OCDocker.OCScore.Dimensionality.future.Autoencoder module

Autoencoder models for the future Dimensionality pipeline.

class OCDocker.OCScore.Dimensionality.future.Autoencoder.ForwardOutput[source]

Bases: TypedDict

reconstruction: torch.Tensor
latent: torch.Tensor
mu: torch.Tensor
logvar: torch.Tensor
energy: torch.Tensor | None
class OCDocker.OCScore.Dimensionality.future.Autoencoder.MLP(*args, **kwargs)[source]

Bases: Module

Simple MLP with normalization and dropout.

Parameters:
  • input_size (int) – Input feature dimension.

  • layer_sizes (list[int]) – Layer sizes for the MLP (last size is output).

  • activations (str | list[tuple[str, dict]]) – Activation name or per-layer activation config.

  • dropout (float, optional) – Dropout probability, by default 0.0.

  • norm (str, optional) – Normalization type: ‘batch’, ‘layer’, or ‘none’. Default ‘batch’.

  • output_activation (str, optional) – Activation for the last layer (if provided).

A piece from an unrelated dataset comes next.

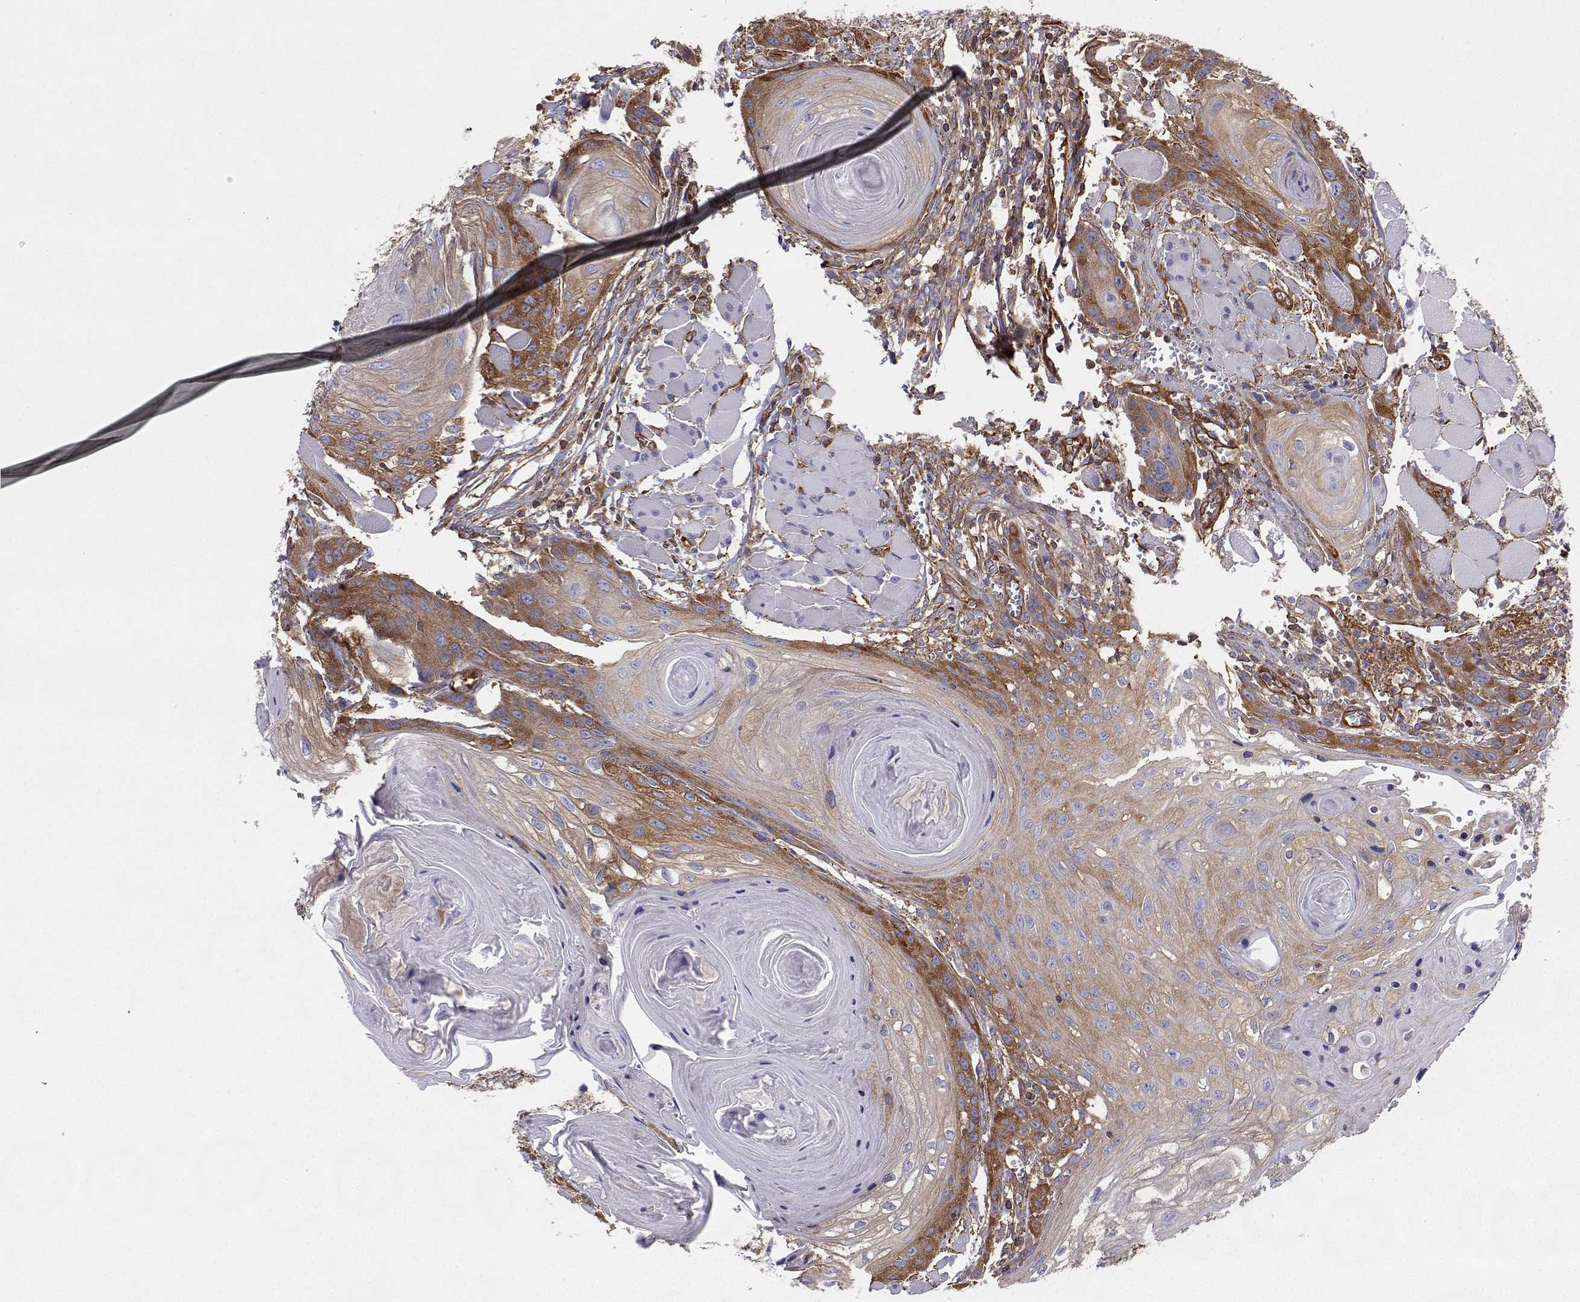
{"staining": {"intensity": "moderate", "quantity": "25%-75%", "location": "cytoplasmic/membranous"}, "tissue": "head and neck cancer", "cell_type": "Tumor cells", "image_type": "cancer", "snomed": [{"axis": "morphology", "description": "Squamous cell carcinoma, NOS"}, {"axis": "topography", "description": "Oral tissue"}, {"axis": "topography", "description": "Head-Neck"}], "caption": "Squamous cell carcinoma (head and neck) tissue displays moderate cytoplasmic/membranous positivity in about 25%-75% of tumor cells, visualized by immunohistochemistry.", "gene": "MYH9", "patient": {"sex": "male", "age": 58}}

Default ‘Identity’.

Example

>>> mlp = MLP(input_size=128, layer_sizes=[256, 64, 10], activations="ReLU", dropout=0.1)
>>> out = mlp(torch.randn(32, 128))
__init__(input_size, layer_sizes, activations='GELU', dropout=0.0, norm='batch', output_activation='Identity')[source]

Initialize MLP.

Parameters:
  • input_size (int) – Input feature dimension.

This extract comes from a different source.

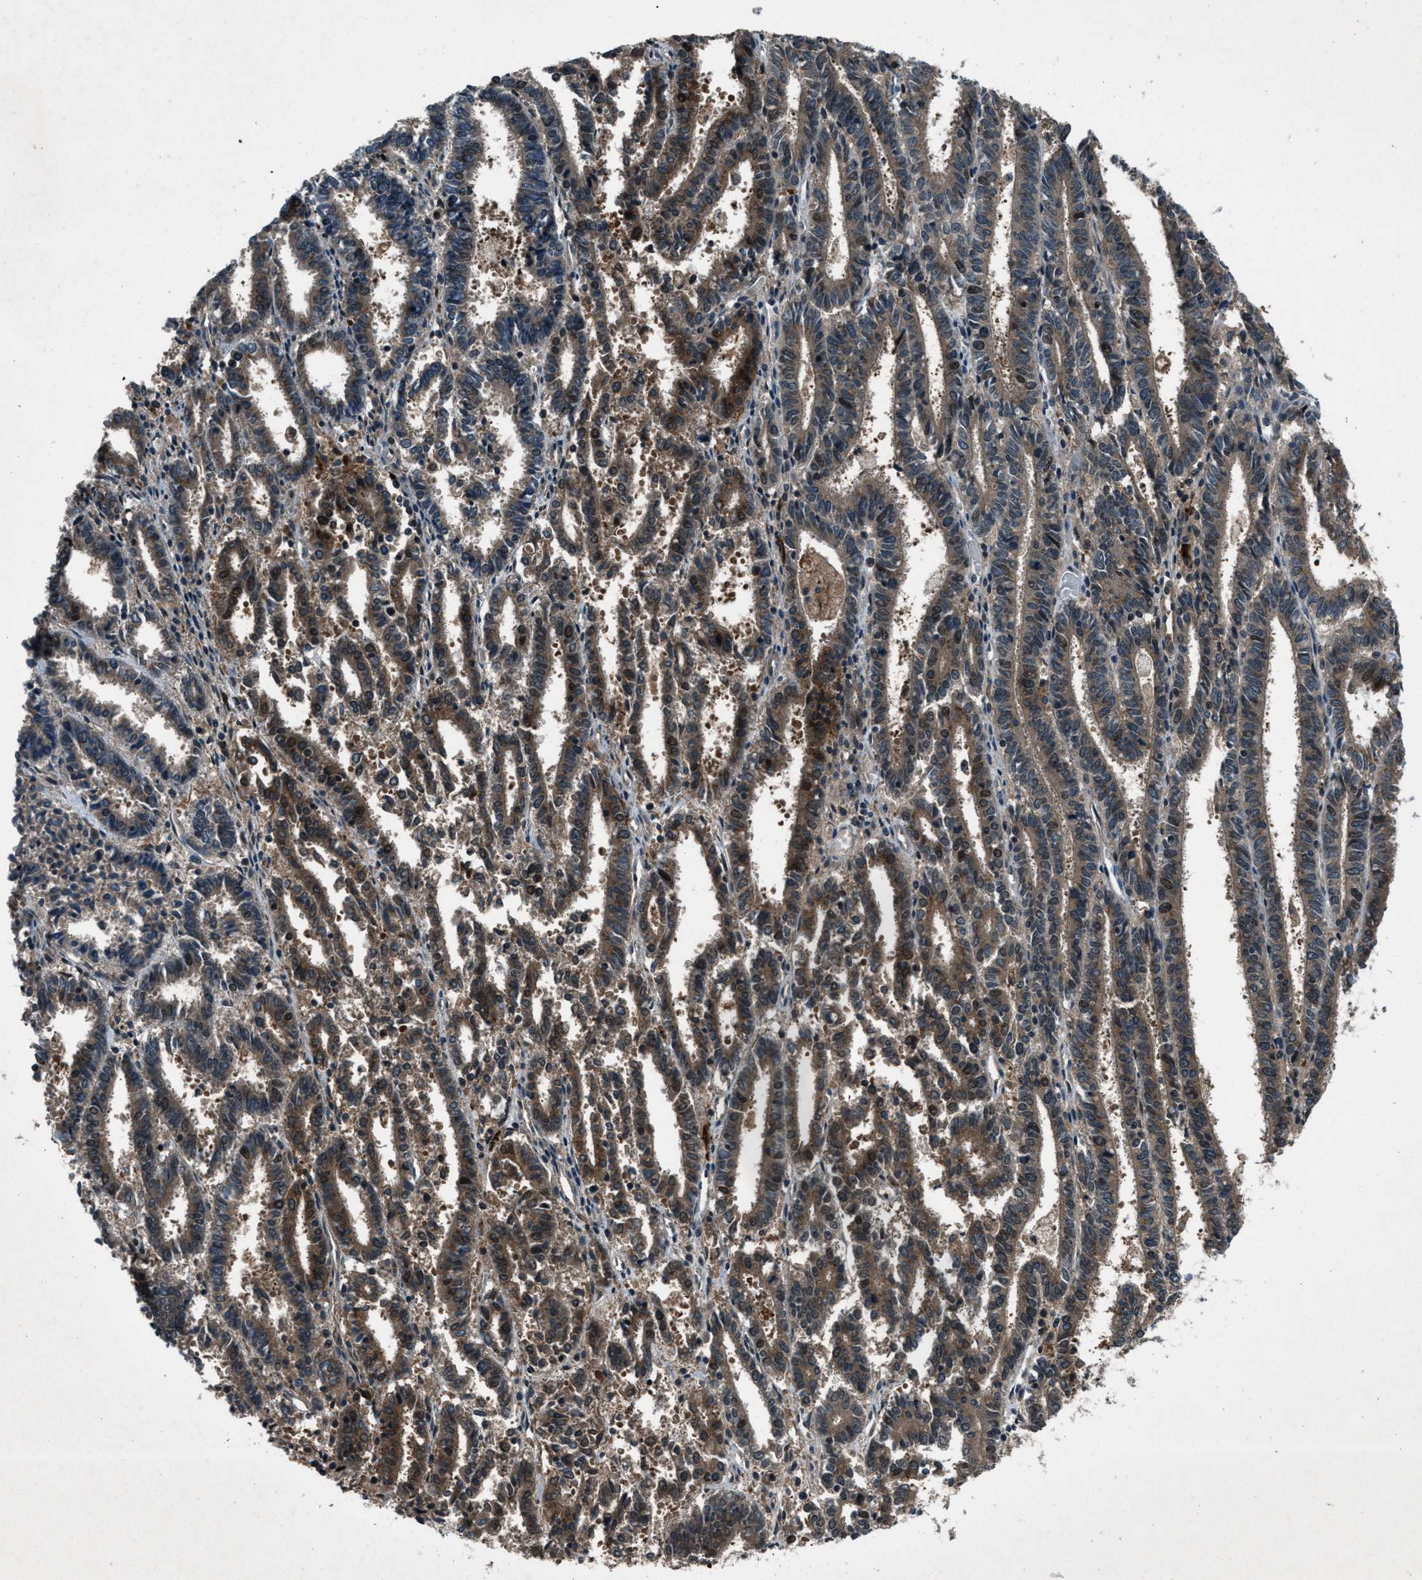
{"staining": {"intensity": "moderate", "quantity": ">75%", "location": "cytoplasmic/membranous"}, "tissue": "endometrial cancer", "cell_type": "Tumor cells", "image_type": "cancer", "snomed": [{"axis": "morphology", "description": "Adenocarcinoma, NOS"}, {"axis": "topography", "description": "Uterus"}], "caption": "Moderate cytoplasmic/membranous positivity is present in about >75% of tumor cells in endometrial cancer (adenocarcinoma).", "gene": "EPSTI1", "patient": {"sex": "female", "age": 83}}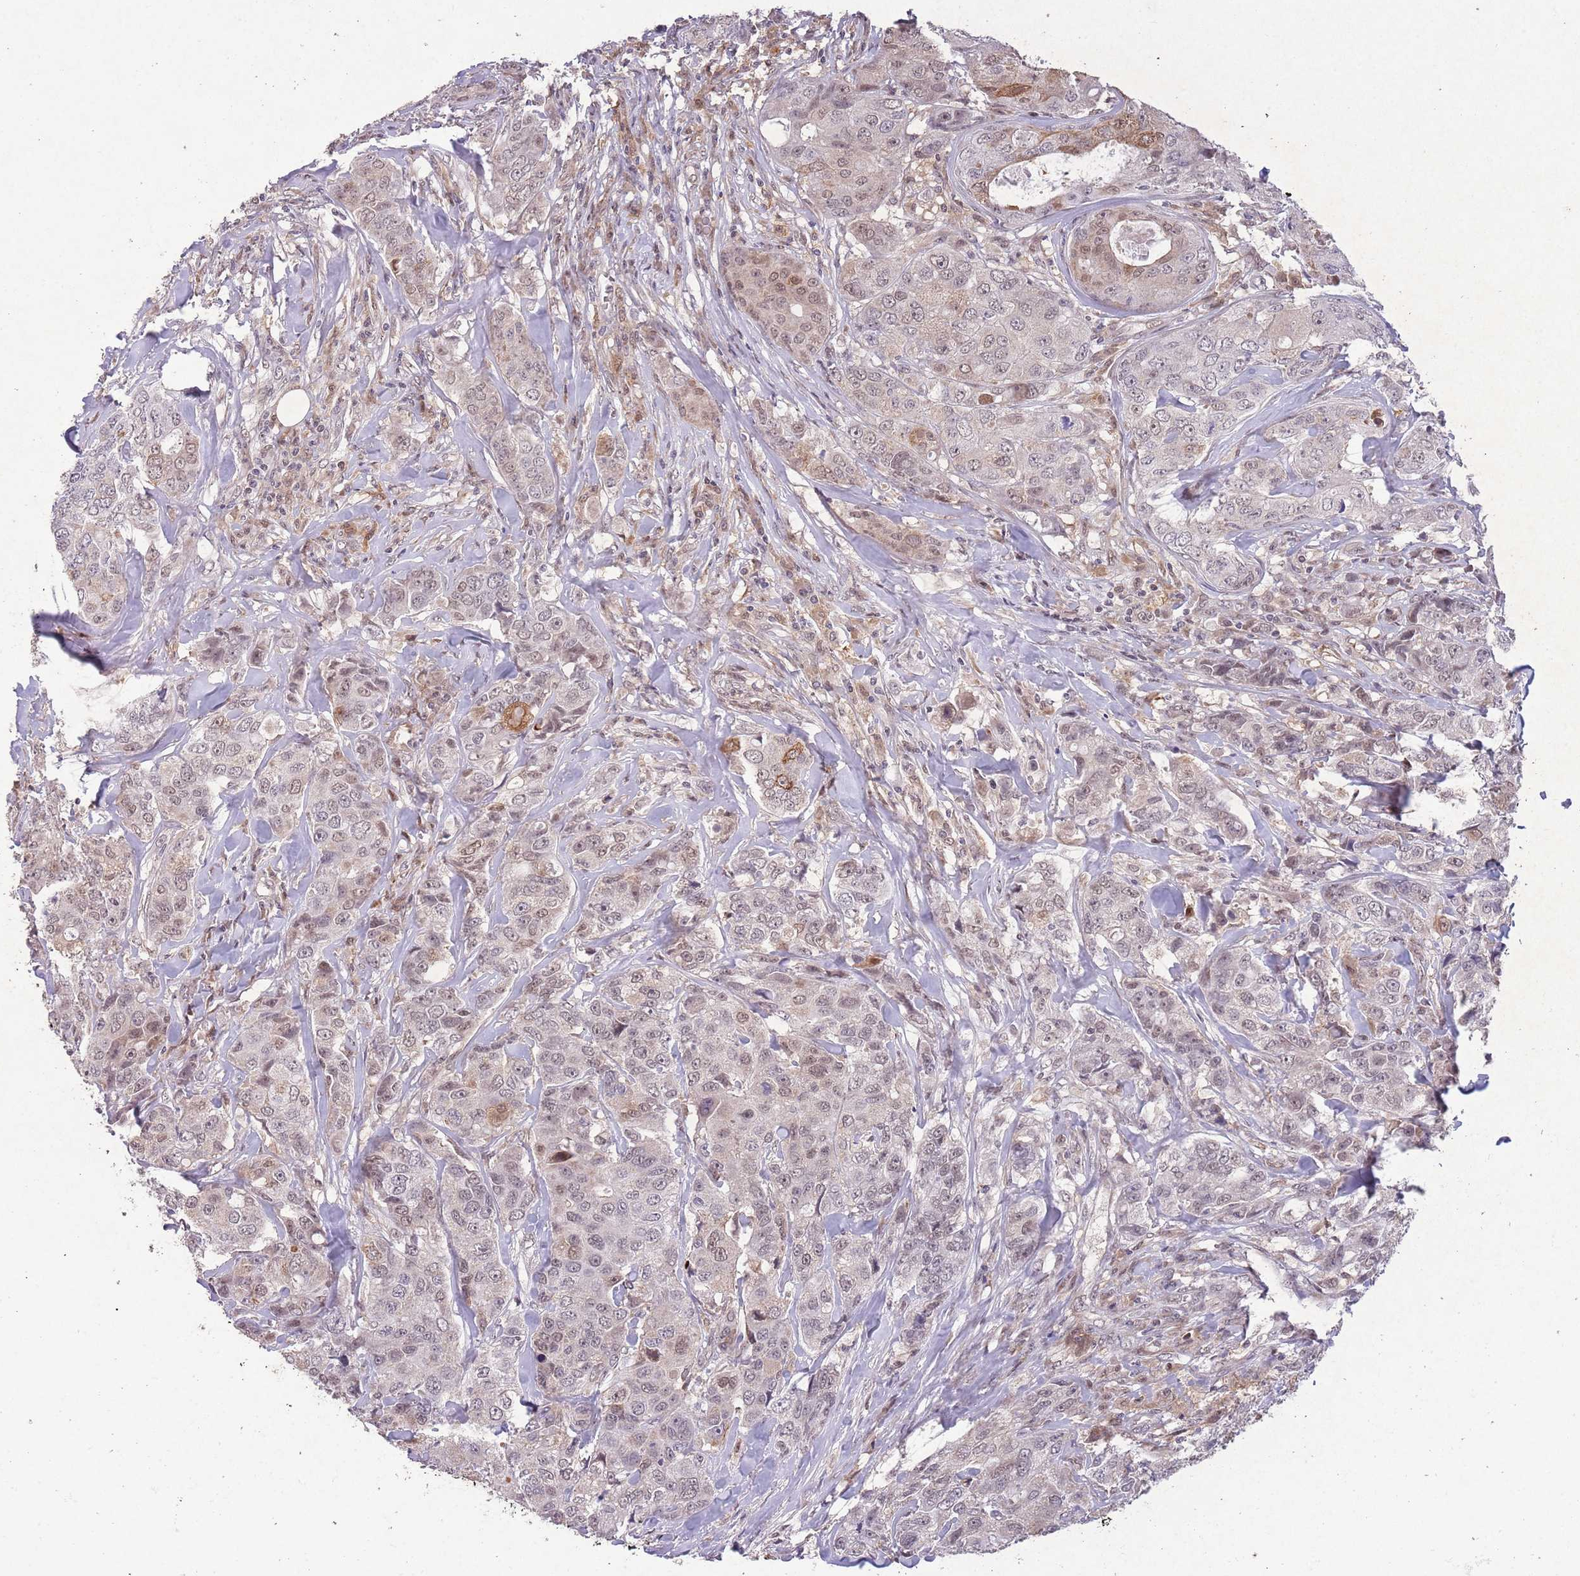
{"staining": {"intensity": "weak", "quantity": "<25%", "location": "cytoplasmic/membranous,nuclear"}, "tissue": "breast cancer", "cell_type": "Tumor cells", "image_type": "cancer", "snomed": [{"axis": "morphology", "description": "Duct carcinoma"}, {"axis": "topography", "description": "Breast"}], "caption": "Tumor cells are negative for brown protein staining in breast cancer (infiltrating ductal carcinoma).", "gene": "ZNF639", "patient": {"sex": "female", "age": 43}}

  • layer_sizes (list[int]) – Layer sizes for the MLP.

  • activations (str | list[tuple[str, dict]], optional) – Activation configuration, by default “GELU”.

  • dropout (float, optional) – Dropout probability, by default 0.0.

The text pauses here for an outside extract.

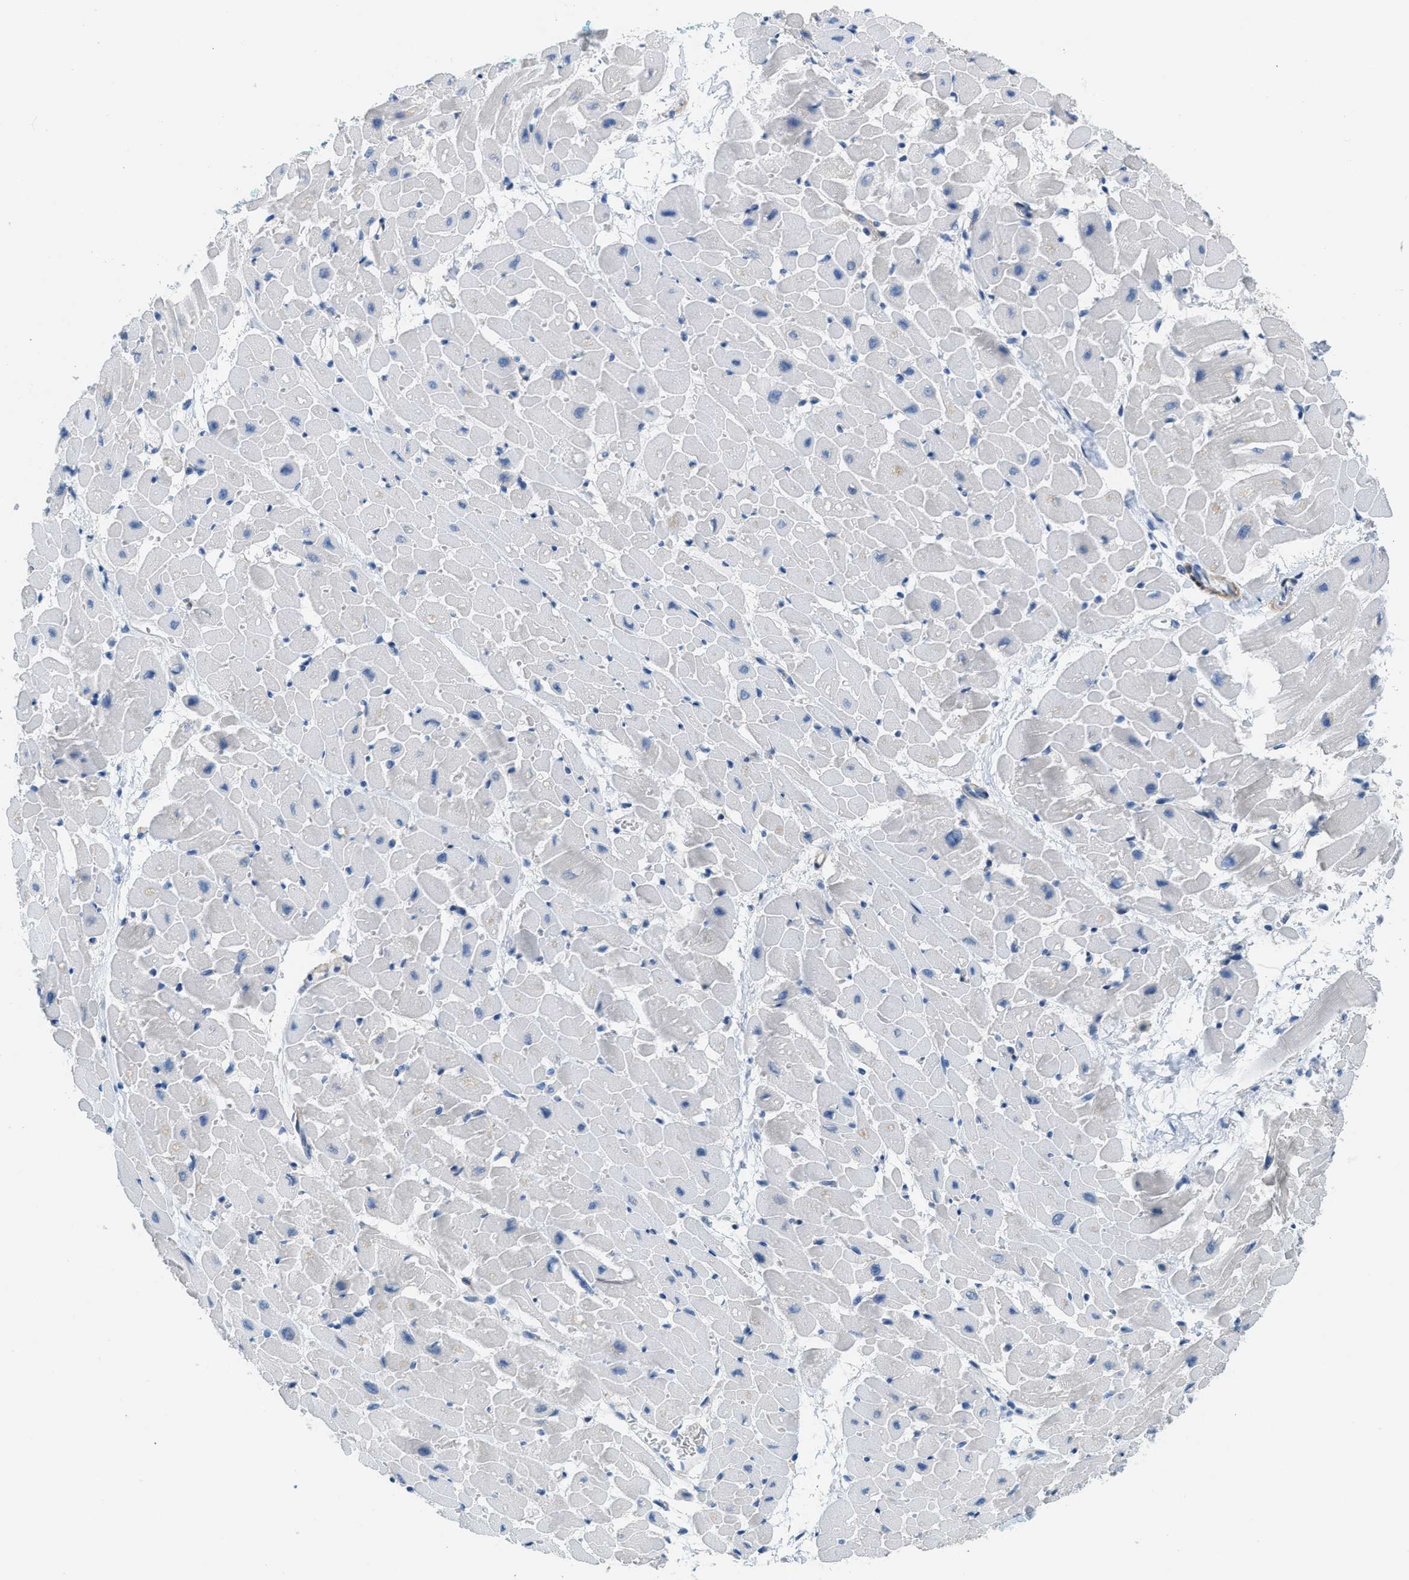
{"staining": {"intensity": "weak", "quantity": "<25%", "location": "cytoplasmic/membranous"}, "tissue": "heart muscle", "cell_type": "Cardiomyocytes", "image_type": "normal", "snomed": [{"axis": "morphology", "description": "Normal tissue, NOS"}, {"axis": "topography", "description": "Heart"}], "caption": "Immunohistochemical staining of normal heart muscle exhibits no significant positivity in cardiomyocytes.", "gene": "MAPRE2", "patient": {"sex": "male", "age": 45}}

  • norm (str, optional) – Normalization type, by default “batch”.

  • output_activation (str, optional) – Output activation name, by default “Identity”.

Return type:

None

forward(x)[source]

Forward pass through the MLP.

Parameters:

x (torch.Tensor) – Input tensor.

Returns:

Output tensor.

Return type:

torch.Tensor

class OCDocker.OCScore.Dimensionality.future.Autoencoder.EncoderModule(*args, **kwargs)[source]

Bases: Module

Encoder module with optional VAE heads.

Parameters:
  • input_size (int) – Input feature dimension.

  • encoder_hidden_sizes (list[int]) – Hidden layer sizes for the encoder (excluding latent).

  • latent_dim (int) – Latent embedding dimension.

  • activation (str, optional) – Activation for encoder hidden layers, by default ‘GELU’.

  • latent_activation (str, optional) – Activation for latent layer, by default ‘Identity’.

  • dropout (float, optional) – Dropout probability, by default 0.0.

  • latent_dropout (float, optional) – Dropout applied to latent embedding, by default 0.0.

  • norm (str, optional) – Normalization type: ‘batch’, ‘layer’, or ‘none’. Default ‘batch’.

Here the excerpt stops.